Ancient Egypt. Objects of Antiquity, forming part of the extensive and rich collection from Ancient Egypt, brought to England by, & now in the possession of, J. Sams.
SAMS Joseph (1839.)
Sole edition. Lithograph title-page & 33 lithograph mainly hand-coloured plates. Small folio. Contemporary half calf over marbled boards, rebacked, spine gilt, black morocco label to upper board. London, Executed for, & under the immediate Inspection of the Proprietor,
After a successful early career as a Darlington bookseller, Joseph Sams (1784 - 1860) set out in search of antiquities. Travelling to Egypt and Palestine from 1826 to 1828, he amassed a valuable collection of Egyptian papyri, mummies and sarcophagi. A devout Quaker, he is purported to have visited every identifiable location mentioned in the New Testament.
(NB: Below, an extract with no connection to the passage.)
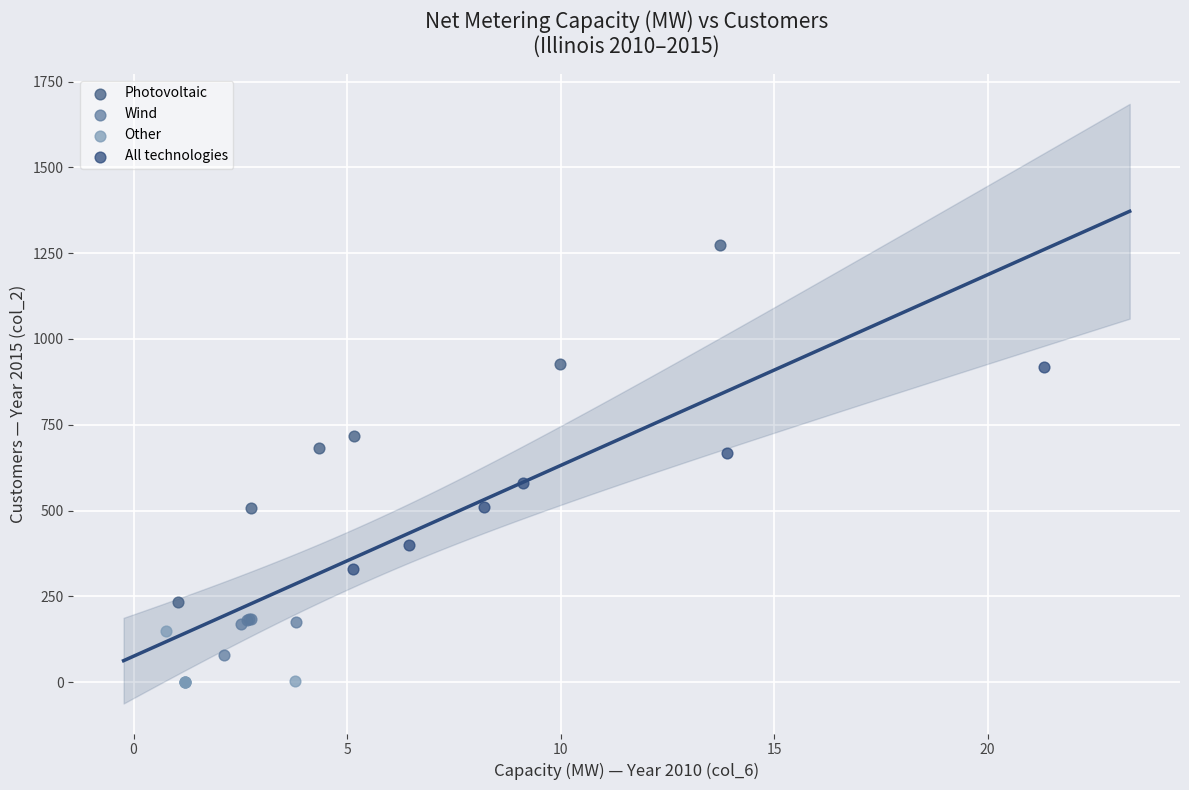

Which series reaches the maximum Y coordinate?

Photovoltaic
This profitable expedition enabled him to set up upon his return as a dealer of antiquities as well as books and manuscripts, and extend his business to include a London premises, at 56 Great Queen Street, Lincoln's Inn. This clearly paid off, as in 1834 the British Museum received a parliamentary grant to purchase many of the items in his collection for £2,500.
The remains of the collection were exhibited in London, having been augmented with acquisitions made from the collections of Henry Salt, and Charles Bogaert. In 1839 the following fine catalogue of hand coloured lithographic plates was issued to advertise the sale. The British Museum turned down this second collection, but instead it was purchased by Joseph Mayer, who exhibited it along with his other antiquities at Great Colquitt Street, Liverpool. In 1867, Mayer presented his formidable collection to the Liverpool Museum, at which time it was valued at £80,000. Devastatingly, many of these items were destroyed by enemy action in 1941. This publications provides the only record for some of these lost antiquities.
Alongside the 33 titled lithographic plates, there is a letterpress advertisement pasted to the verso of the front flyleaf, stating that the plates were issued over a considerable period of time, accounting for the repetitious titles stating the location of the artefacts. It also states that "The extreme antiquity of these objects renders them of peculiar interest. Many of them go back, undoubtedly, to the time of Moses and the Israelites, and even considerably anterior to that period."
Rare: 8 copies only on OCLC, no copy at BL. Lawson & Uphill, Who's Who in Egyptology. London, 1995.